---------- Record set ----------

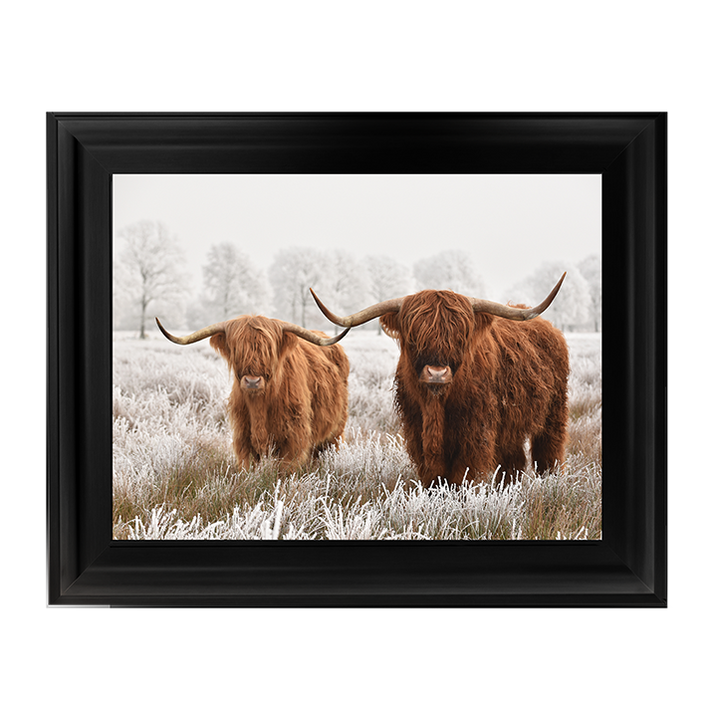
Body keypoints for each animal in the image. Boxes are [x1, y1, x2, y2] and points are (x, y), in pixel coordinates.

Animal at [155, 315, 350, 473]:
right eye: (237, 349)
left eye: (269, 350)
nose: (252, 381)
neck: (260, 405)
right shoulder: (243, 437)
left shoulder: (294, 438)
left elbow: (285, 471)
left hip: (336, 431)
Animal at [310, 274, 568, 487]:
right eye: (413, 336)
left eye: (460, 337)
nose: (436, 373)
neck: (436, 405)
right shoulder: (416, 430)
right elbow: (433, 477)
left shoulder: (475, 433)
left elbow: (462, 477)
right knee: (513, 461)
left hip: (554, 413)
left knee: (548, 452)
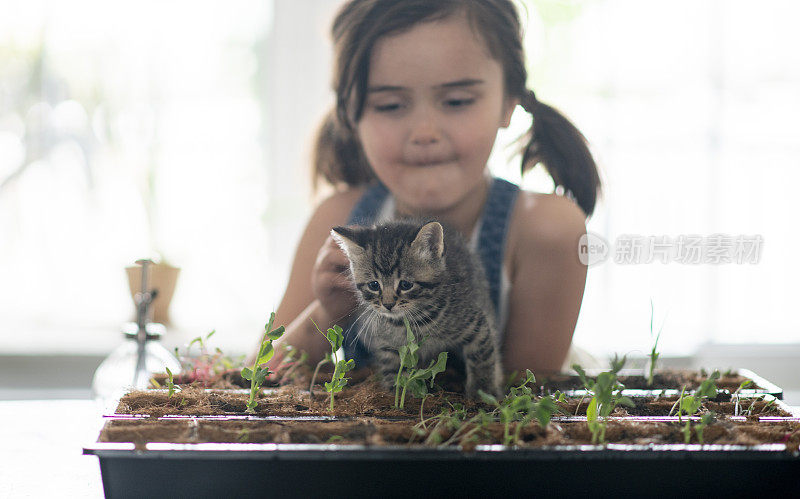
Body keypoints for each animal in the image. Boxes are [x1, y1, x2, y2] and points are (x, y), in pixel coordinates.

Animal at [330, 221, 500, 400]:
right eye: (374, 285)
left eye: (406, 285)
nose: (388, 304)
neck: (409, 321)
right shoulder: (387, 344)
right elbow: (394, 371)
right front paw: (399, 396)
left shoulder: (476, 323)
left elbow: (482, 357)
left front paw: (483, 392)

----------

Exactly the lines from the one with "right eye: (413, 336)" through the end of the records should be written out, and only those. Pictures do not belong in the copy.

(Solved problem):
right eye: (413, 336)
left eye: (460, 337)
nose: (436, 373)
neck: (436, 405)
right shoulder: (416, 430)
right elbow: (433, 477)
left shoulder: (475, 433)
left elbow: (462, 477)
right knee: (513, 461)
left hip: (554, 413)
left knee: (548, 452)
Body keypoints for each animal in the image. Boxes are [x1, y1, x2, y2] and points are (x, y), in pixel coordinates.

Animal at [330, 221, 500, 400]:
right eye: (374, 285)
left eye: (406, 285)
nose: (388, 304)
neck: (409, 321)
right shoulder: (387, 344)
right elbow: (394, 371)
right front paw: (399, 396)
left shoulder: (476, 323)
left elbow: (482, 357)
left front paw: (483, 392)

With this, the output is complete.